Inúmeras pesquisas têm demonstrado que, se, por um lado, a expectativa de vida do brasileiro cresceu nos últimos dez anos, há, por outro, um índice muito maior de doenças cardiovasculares. Verificou-se, entre essas, o incremento de situações graves, que impedem o retorno de muitos pacientes ao trabalho. Tornou-se, então, fundamental conceituar Cardiopatia Grave, para a orientação tanto do cardiologista como de colegas de outras especialidades. Com essa intenção, a Sociedade Brasileira de Cardiologia propôs esta Diretriz.

O termo Cardiopatia Grave aparece pela primeira vez na legislação brasileira com a Lei n.º 1711 (item III, do Artigo 178) do Estatuto dos Funcionários Civis da União, sancionada em 28 de outubro de 1952, que visava beneficiar os pacientes acometidos de moléstia profissional, acidente em serviço, tuberculose ativa, alienação mental, neoplasia maligna, cegueira, lepra, paralisia irreversível e incapacitante, cardiopatia grave e estados avançados da doença de Paget (osteíte deformante). Esta lei foi reeditada em outras ocasiões, sem modificações significativas. A partir de 1.º de janeiro de 1989, passou a vigorar como a Lei 7713/88, incluindo, então, a síndrome de imunodeficiência adquirida (SIDA/AIDS) e beneficiando os pacientes acometidos pelas mesmas doenças listadas na lei anterior, mesmo que tenham sido contraídas depois da aposentadoria ou reforma (Artigos 6.º, XVI e 57.º). Em 30 de dezembro de 2004, foi publicada, no Diário Oficial da União, a inclusão das hepatopatias graves, nefropatias graves, doenças causadas por radiação ionizante e a doença de Parkinson, como merecedoras do mesmo benefício.

» DADOS DE ORIGEM

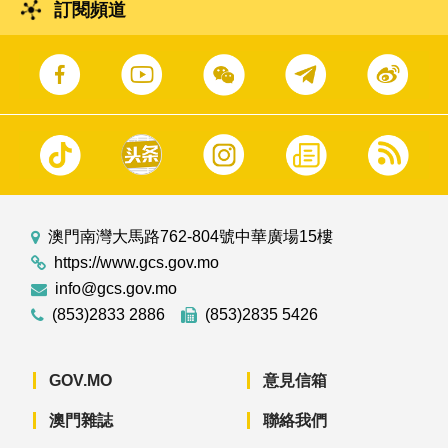
訂閱頻道
澳門南灣大馬路762-804號中華廣場15樓
https://www.gcs.gov.mo
info@gcs.gov.mo
(853)2833 2886
(853)2835 5426
GOV.MO
意見信箱
澳門雜誌
聯絡我們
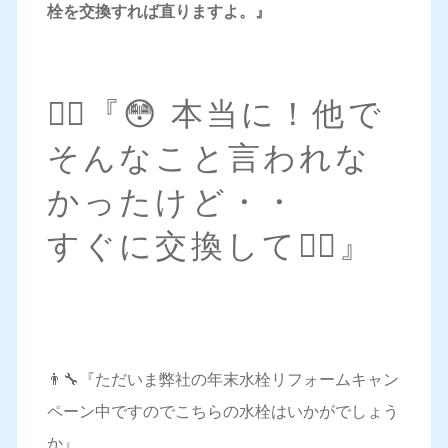
栓を交換すれば直りますよ。』
🙋‍♀️『😳 本当に！他で
そんなこと言われな
かったけど・・
すぐに交換して🙆‍♀️』
👨‍🔧『ただいま弊社の年末水栓リフォームキャン
ペーン中ですのでこちらの水栓はいかがでしょう
か』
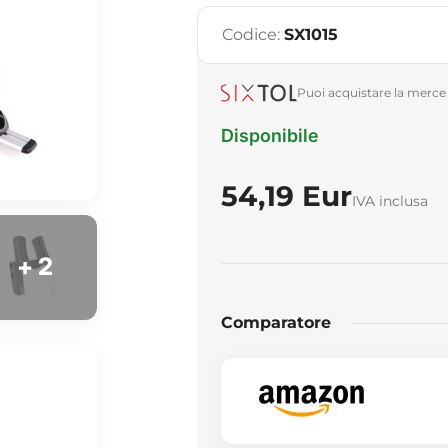
Codice:
SX1015
Puoi acquistare la merce 
Disponibile
54,19 Eur
IVA inclusa
+ 2
Comparatore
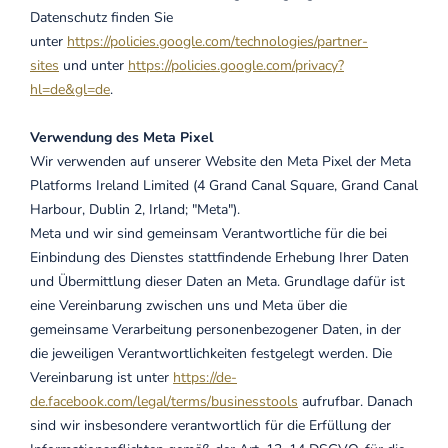
Datenschutz finden Sie
unter
https://policies.google.com/technologies/partner-
sites
und unter
https://policies.google.com/privacy?
hl=de&gl=de
.
Verwendung des Meta Pixel
Wir verwenden auf unserer Website den Meta Pixel der Meta
Platforms Ireland Limited (4 Grand Canal Square, Grand Canal
Harbour, Dublin 2, Irland; "Meta").
Meta und wir sind gemeinsam Verantwortliche für die bei
Einbindung des Dienstes stattfindende Erhebung Ihrer Daten
und Übermittlung dieser Daten an Meta. Grundlage dafür ist
eine Vereinbarung zwischen uns und Meta über die
gemeinsame Verarbeitung personenbezogener Daten, in der
die jeweiligen Verantwortlichkeiten festgelegt werden. Die
Vereinbarung ist unter
https://de-
de.facebook.com/legal/terms/businesstools
aufrufbar. Danach
sind wir insbesondere verantwortlich für die Erfüllung der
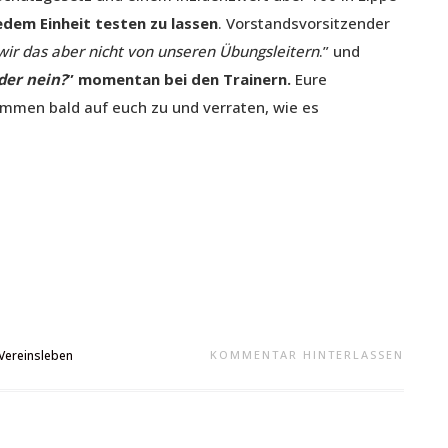
 jedem Einheit testen zu lassen
. Vorstandsvorsitzender
ir das aber nicht von unseren Übungsleitern
.” und
der nein?
” momentan bei den Trainern.
Eure
ommen bald auf euch zu und verraten, wie es
Vereinsleben
KOMMENTAR HINTERLASSEN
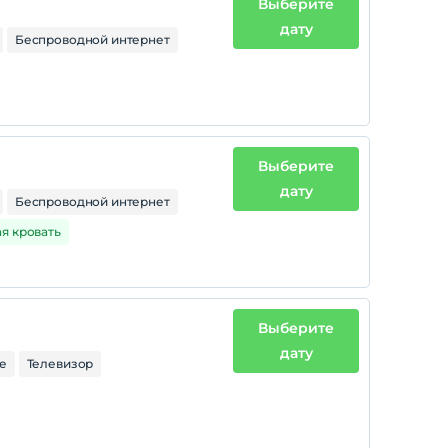
Выберите
дату
Беспроводной интернет
Выберите
дату
Беспроводной интернет
ая кровать
Выберите
дату
е
Телевизор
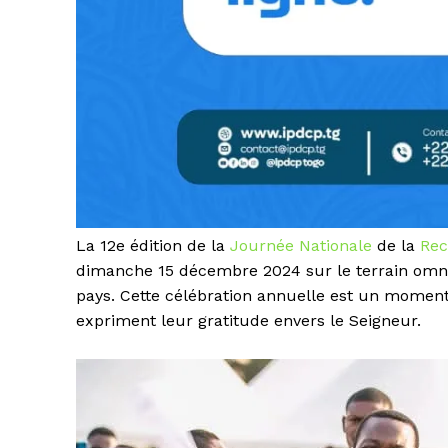
La 12e édition de la
Journée Nationale
de la
Rec
dimanche 15 décembre 2024 sur le terrain omnis
pays. Cette célébration annuelle est un moment
expriment leur gratitude envers le Seigneur.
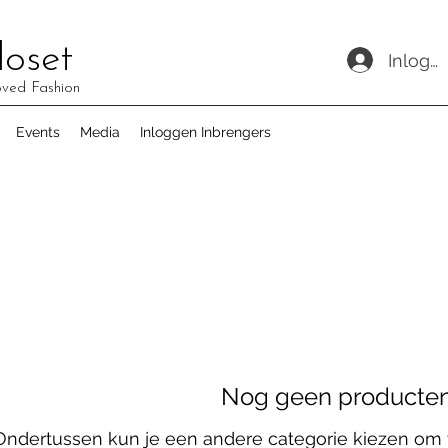
loset
Inlogg
oved Fashion
Events
Media
Inloggen Inbrengers
Nog geen producten.
Ondertussen kun je een andere categorie kiezen om 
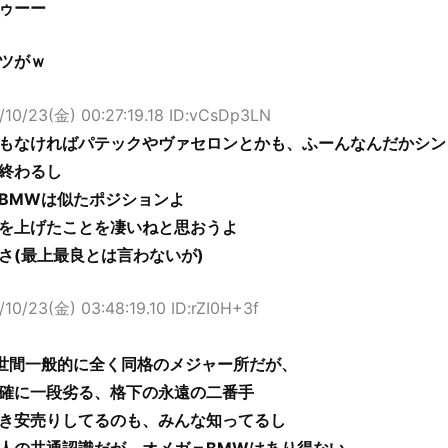
ゥーー
ツがｗ
/10/23(金) 00:27:19.18 ID:vCsDp3LN
もなければパテックやヴァセロンとかも、ふーんなんだかシン
終わるし
BMWは似たポジションよ
を上げたことを凄いねと思おうよ
さ(最上最良とは言わないが)
10/23(金) 03:48:19.10 ID:rZI0H+3f
世間一般的に全く同格のメジャー所だが、
確に一段劣る、格下の永遠の二番手
き安売りしてるのも、みんな知ってるし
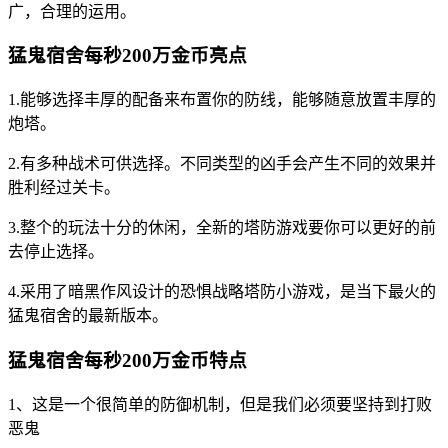
广，合理的运用。
猛鬼宿舍每秒200万金币亮点
1.能够选择丰厚的配备来布置你的防线，能够随意放置丰厚的
炮塔。
2.有多种战术可供选择。不同类型的凶手会产生不同的效果并
胜利经过关卡。
3.整个的玩法十分的休闲，全新的塔防游戏要你可以更好的前
去停止选择。
4.采用了暗黑作风设计的恐惧战略塔防小游戏，是当下最火的
猛鬼宿舍的最新版本。
猛鬼宿舍每秒200万金币特点
1、这是一个很简单的防御机制，但是我们必须要坚持到打败
恶鬼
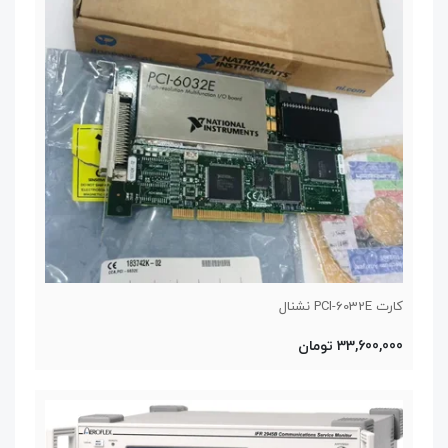
کارت PCI-6032E نشنال
33,600,000 تومان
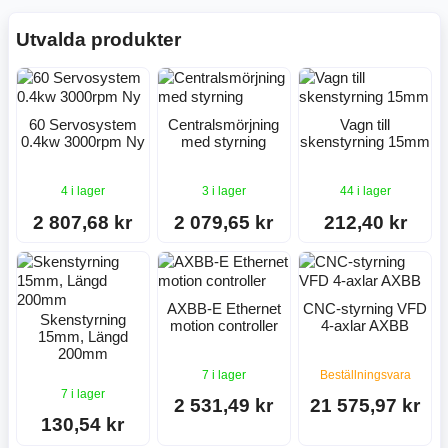
Utvalda produkter
60 Servosystem
Centralsmörjning
Vagn till
0.4kw 3000rpm Ny
med styrning
skenstyrning 15mm
4 i lager
3 i lager
44 i lager
2 807,68 kr
2 079,65 kr
212,40 kr
AXBB-E Ethernet
CNC-styrning VFD
Skenstyrning
motion controller
4-axlar AXBB
15mm, Längd
200mm
7 i lager
Beställningsvara
7 i lager
2 531,49 kr
21 575,97 kr
130,54 kr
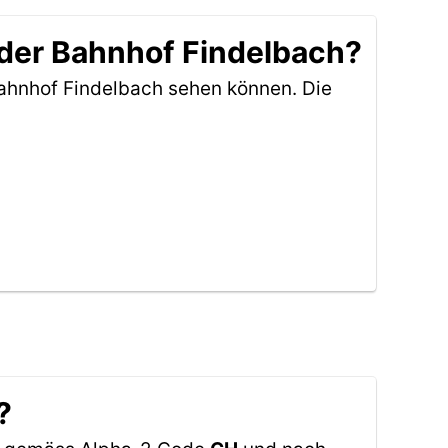
 der Bahnhof Findelbach?
ahnhof Findelbach sehen können. Die
?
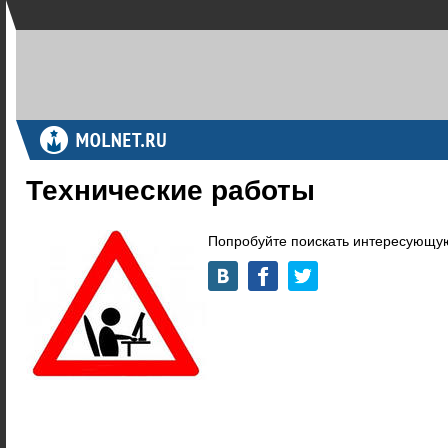
Технические работы
Попробуйте поискать интересующую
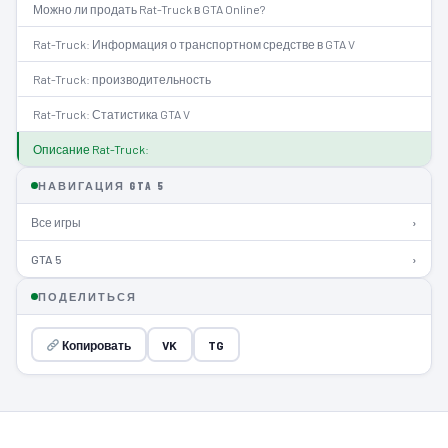
Можно ли продать Rat-Truck в GTA Online?
Rat-Truck: Информация о транспортном средстве в GTA V
Rat-Truck: производительность
Rat-Truck: Статистика GTA V
Описание Rat-Truck:
НАВИГАЦИЯ GTA 5
Все игры
›
GTA 5
›
ПОДЕЛИТЬСЯ
Копировать
VK
TG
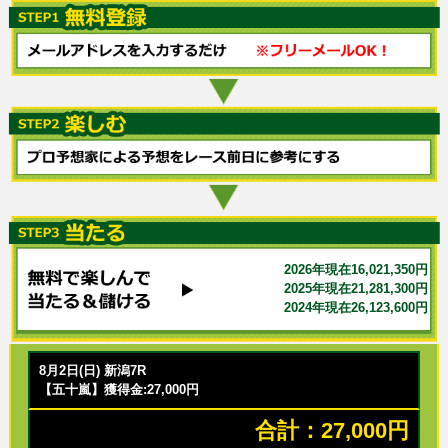
2026年現在16,021,350円
2025年現在21,281,300円
2024年現在26,123,600円
8月2日(日) 新潟7R
【五十嵐】獲得金:27,000円
合計：27,000円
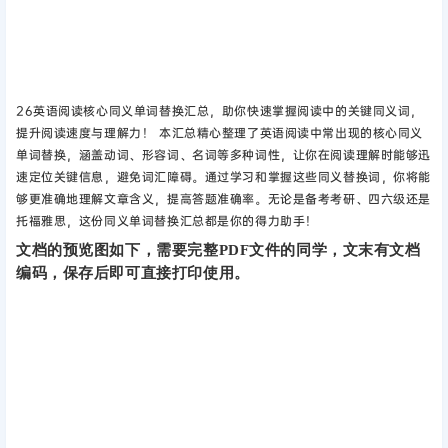
26英语阅读核心同义单词替换汇总，助你快速掌握阅读中的关键同义词，
提升阅读速度与理解力！‌ 本汇总精心整理了英语阅读中常出现的核心同义
单词替换，涵盖动词、形容词、名词等多种词性，让你在阅读理解时能够迅
速定位关键信息，避免词汇障碍。通过学习和掌握这些同义替换词，你将能
够更准确地理解文章含义，提高答题准确率。无论是备考考研、四六级还是
托福雅思，这份同义单词替换汇总都是你的得力助手！
文档的预览图如下，需要完整PDF文件的同学，文末有文档
编码，保存后即可直接打印使用。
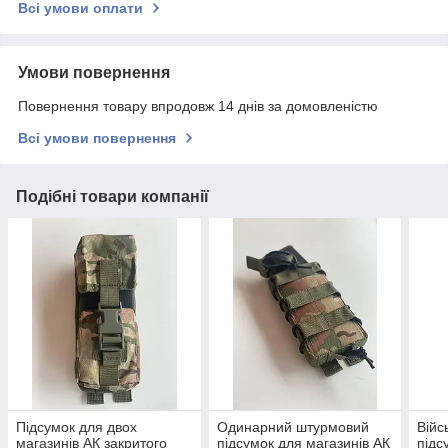
Всі умови оплати
Умови повернення
Повернення товару впродовж 14 днів за домовленістю
Всі умови повернення
Подібні товари компанії
Підсумок для двох
Одинарний штурмовий
Війс
магазинів АК закритого
підсумок для магазинів АК
підс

» INSTRUÇÕES DE TRABALHO
[1] Segundo o texto sobre cardiopatia grave, por que se tornou fundamental conceituar esse termo? Responda em uma a três frases.
[2] Em que data foi sancionada a Lei n.º 1711, citada no texto sobre cardiopatia grave?
[3] Dê a continuação do texto sobre cardiopatia grave a partir do ponto em que ele termina.
Os registros não têm relação com o texto.

» TAREFAS RESOLVIDAS
[1] Porque, embora a expectativa de vida do brasileiro tenha crescido nos últimos dez anos, o índice de doenças cardiovasculares aumentou muito, incluindo situações graves que impedem o retorno de muitos pacientes ao trabalho. O conceito serve para orientar tanto o cardiologista como colegas de outras especialidades.

[2] Em 28 de outubro de 1952.

[3]
Em 1952, uma comissão multidisciplinar de médicos enunciou o conceito de Cardiopatia Grave como doença que leva, em caráter temporário ou permanente, à redução da capacidade funcional do coração, a ponto de acarretar risco à vida ou impedir o servidor de exercer as suas atividades. A incapacitação laboral deve ser avaliada por perícia médica. Nesse procedimento, o segurado ou paciente, vítima de uma doença ou acidente de trabalho, é examinado por um profissional especializado (médico-perito), que avalia as condições de saúde e a capacidade laborativa, decidindo sobre a conveniência do afastamento ou o retorno às atividades laborativas habituais, de acordo com as normatizações contidas nos Estatutos do Funcionalismo Público Civil ou Militar dos municípios, estados e federação (Manual do Médico Perito, 1980; Perícia Médica, 1990).

O médico-perito, diferentemente do médico-cardiologista-clínico, não exerce a medicina clínica, pois não cuida de enfermos. Utiliza os conhecimentos médicos apenas para estabelecer o diagnóstico e o prognóstico clínico, para julgar a capacidade laborativa e sua imputabilidade. Assim, a atividade e o conhecimento pericial sugerem uma especialidade de cunho médico-judicial, na qual, além dos conhecimentos profundos de clínica, existe a necessidade de uma postura, raciocínio e julgamento, como fim. A adaptação do conhecimento médico às exigências das normas legais realiza-se com critérios e princípios diferentes dos que regem a apreciação dos problemas clínicos. As exigências da medicina clínica são diferentes da pericial, que se vê envolvida com a legislação, que devem sustentar o parecer pericial.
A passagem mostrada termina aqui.